State regulators shouldn't have sent health insurers a memo on how to handle complaints about autism treatments because it was tantamount to issuing a regulation without it being properly vetted, a judge has ruled.
In the mixed decision filed in Los Angeles Superior Court last week, Judge Robert H. O'Brien said the state Department of Managed Health Care erred in issuing the memo, but it has a right to want licensed practitioners to provide treatment to autistic children.
The Dec. 30 ruling came as a result of a lawsuit brought by Consumer Watchdog. The consumer advocacy group claimed the state was allowing insurers to delay coverage for Applied Behavioral Analysis, an intensive form of treatment that can cost $70,000 a year.

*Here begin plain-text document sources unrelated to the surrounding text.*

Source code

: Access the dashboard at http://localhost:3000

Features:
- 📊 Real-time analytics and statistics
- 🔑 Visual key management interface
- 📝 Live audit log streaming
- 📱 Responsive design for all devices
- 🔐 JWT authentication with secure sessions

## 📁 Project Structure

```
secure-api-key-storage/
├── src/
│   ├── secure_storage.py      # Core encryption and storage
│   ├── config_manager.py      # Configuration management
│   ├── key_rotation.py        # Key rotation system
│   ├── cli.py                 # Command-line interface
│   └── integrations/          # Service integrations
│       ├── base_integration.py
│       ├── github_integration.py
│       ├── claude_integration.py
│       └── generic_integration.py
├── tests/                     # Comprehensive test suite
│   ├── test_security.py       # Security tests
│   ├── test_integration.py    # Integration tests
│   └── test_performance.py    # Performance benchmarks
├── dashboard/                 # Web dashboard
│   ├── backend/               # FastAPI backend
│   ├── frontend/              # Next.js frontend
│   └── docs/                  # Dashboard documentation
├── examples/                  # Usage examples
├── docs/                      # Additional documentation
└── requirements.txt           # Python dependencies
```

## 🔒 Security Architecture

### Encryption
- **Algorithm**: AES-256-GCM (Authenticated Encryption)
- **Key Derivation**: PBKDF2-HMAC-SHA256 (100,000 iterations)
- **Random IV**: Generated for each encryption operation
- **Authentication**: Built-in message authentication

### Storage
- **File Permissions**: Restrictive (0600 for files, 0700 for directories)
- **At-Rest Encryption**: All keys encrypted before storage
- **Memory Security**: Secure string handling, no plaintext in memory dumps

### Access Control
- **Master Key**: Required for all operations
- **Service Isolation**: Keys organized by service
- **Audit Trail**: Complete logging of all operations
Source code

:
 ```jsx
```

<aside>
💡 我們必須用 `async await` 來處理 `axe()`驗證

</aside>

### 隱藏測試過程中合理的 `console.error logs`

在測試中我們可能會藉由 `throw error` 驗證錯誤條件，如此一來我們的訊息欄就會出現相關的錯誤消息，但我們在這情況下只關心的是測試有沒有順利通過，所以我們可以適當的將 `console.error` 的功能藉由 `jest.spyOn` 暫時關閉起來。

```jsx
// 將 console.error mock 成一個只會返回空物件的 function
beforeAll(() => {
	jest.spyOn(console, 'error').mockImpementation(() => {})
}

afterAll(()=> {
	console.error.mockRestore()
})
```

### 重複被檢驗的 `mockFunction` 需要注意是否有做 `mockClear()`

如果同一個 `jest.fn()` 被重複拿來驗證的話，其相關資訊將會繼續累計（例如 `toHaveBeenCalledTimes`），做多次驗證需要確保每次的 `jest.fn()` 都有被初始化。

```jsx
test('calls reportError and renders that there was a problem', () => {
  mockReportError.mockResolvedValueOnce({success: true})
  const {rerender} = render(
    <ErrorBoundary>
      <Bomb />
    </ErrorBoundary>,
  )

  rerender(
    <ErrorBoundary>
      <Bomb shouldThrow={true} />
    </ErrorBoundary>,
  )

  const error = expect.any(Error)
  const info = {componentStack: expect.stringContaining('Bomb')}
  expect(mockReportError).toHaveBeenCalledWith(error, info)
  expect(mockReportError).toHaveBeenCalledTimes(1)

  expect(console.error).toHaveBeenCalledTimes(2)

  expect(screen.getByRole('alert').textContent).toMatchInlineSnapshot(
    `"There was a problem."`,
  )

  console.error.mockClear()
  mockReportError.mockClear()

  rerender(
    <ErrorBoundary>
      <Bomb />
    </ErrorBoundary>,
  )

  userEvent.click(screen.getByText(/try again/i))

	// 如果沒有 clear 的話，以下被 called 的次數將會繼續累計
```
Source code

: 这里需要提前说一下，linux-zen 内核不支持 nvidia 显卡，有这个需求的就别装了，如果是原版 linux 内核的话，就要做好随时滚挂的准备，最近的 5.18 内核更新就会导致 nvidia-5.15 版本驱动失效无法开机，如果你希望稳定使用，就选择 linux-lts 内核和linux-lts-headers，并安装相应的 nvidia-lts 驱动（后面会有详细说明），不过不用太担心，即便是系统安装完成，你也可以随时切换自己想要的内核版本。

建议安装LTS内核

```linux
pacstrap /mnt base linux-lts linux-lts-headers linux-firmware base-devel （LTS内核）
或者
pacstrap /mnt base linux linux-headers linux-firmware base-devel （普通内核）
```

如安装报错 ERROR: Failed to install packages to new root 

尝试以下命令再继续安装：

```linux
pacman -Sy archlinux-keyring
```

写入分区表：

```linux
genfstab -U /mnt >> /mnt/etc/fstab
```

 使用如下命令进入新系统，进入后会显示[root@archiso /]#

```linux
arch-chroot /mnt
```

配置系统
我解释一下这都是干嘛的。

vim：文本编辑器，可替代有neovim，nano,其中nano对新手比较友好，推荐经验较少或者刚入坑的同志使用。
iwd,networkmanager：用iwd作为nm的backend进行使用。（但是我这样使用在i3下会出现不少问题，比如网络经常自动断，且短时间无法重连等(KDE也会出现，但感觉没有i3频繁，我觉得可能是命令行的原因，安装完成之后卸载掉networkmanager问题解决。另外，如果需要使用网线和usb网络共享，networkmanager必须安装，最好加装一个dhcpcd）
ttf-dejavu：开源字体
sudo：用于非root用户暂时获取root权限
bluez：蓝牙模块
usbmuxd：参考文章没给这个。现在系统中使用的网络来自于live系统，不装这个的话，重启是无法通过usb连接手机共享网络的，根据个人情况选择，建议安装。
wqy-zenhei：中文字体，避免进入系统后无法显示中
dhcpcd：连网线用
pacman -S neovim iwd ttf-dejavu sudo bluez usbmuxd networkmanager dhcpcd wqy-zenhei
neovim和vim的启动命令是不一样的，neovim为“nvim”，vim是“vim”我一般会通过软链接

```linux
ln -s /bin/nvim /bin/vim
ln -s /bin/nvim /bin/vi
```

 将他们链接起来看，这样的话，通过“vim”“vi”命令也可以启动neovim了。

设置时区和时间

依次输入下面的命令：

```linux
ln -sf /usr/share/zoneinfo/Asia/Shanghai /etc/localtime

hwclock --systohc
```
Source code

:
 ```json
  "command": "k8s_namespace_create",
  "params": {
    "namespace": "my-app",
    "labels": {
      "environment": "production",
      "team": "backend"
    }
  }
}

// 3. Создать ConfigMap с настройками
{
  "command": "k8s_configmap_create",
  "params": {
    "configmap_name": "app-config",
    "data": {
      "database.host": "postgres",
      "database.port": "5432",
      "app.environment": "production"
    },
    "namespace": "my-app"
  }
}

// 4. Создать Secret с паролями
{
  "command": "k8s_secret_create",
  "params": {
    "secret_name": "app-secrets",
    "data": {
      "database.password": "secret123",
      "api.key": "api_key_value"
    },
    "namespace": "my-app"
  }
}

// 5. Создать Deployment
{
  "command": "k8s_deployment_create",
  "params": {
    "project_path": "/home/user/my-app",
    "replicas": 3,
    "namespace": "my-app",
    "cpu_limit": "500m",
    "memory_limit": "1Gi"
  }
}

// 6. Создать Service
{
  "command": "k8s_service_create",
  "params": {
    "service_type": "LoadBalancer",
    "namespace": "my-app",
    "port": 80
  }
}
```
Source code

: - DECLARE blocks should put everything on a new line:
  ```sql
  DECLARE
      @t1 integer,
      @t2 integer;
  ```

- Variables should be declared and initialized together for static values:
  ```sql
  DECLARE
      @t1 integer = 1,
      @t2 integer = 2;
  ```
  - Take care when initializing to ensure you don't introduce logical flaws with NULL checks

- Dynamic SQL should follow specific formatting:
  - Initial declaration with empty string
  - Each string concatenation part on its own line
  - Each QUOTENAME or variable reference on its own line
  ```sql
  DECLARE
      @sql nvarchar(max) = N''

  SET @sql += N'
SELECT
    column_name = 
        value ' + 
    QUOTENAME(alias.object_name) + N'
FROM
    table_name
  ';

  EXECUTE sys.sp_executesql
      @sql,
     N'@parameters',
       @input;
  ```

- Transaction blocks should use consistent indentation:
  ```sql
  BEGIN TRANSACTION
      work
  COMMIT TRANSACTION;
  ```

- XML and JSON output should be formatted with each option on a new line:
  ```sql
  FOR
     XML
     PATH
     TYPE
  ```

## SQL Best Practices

The lawsuit alleged that insurers lobbied the Schwarzenegger administration to get out of obligations to parents of autistic children by sending a memo calling for treatment providers to be licensed and referring complaints to the department instead of independent mediators.
O'Brien suggested Consumer Watchdog could back a bill on the matter of treatment providers being licensed, saying its remedy is with the Legislature and not through a court order.
In a statement, Pamela Pressley, litigation director for Consumer Watchdog called on the administration of newly sworn-in Gov. Jerry Brown to "close an insurer-sized loophole opened by the Schwarzenegger administration in a back room deal with insurers."
DMHC Director Cindy Ehnes defended her department's commitment to quality care from licensed providers. In a written statement, she said "we are following the correct course to ensure that patients continue to get the services to which they are entitled under their health coverage."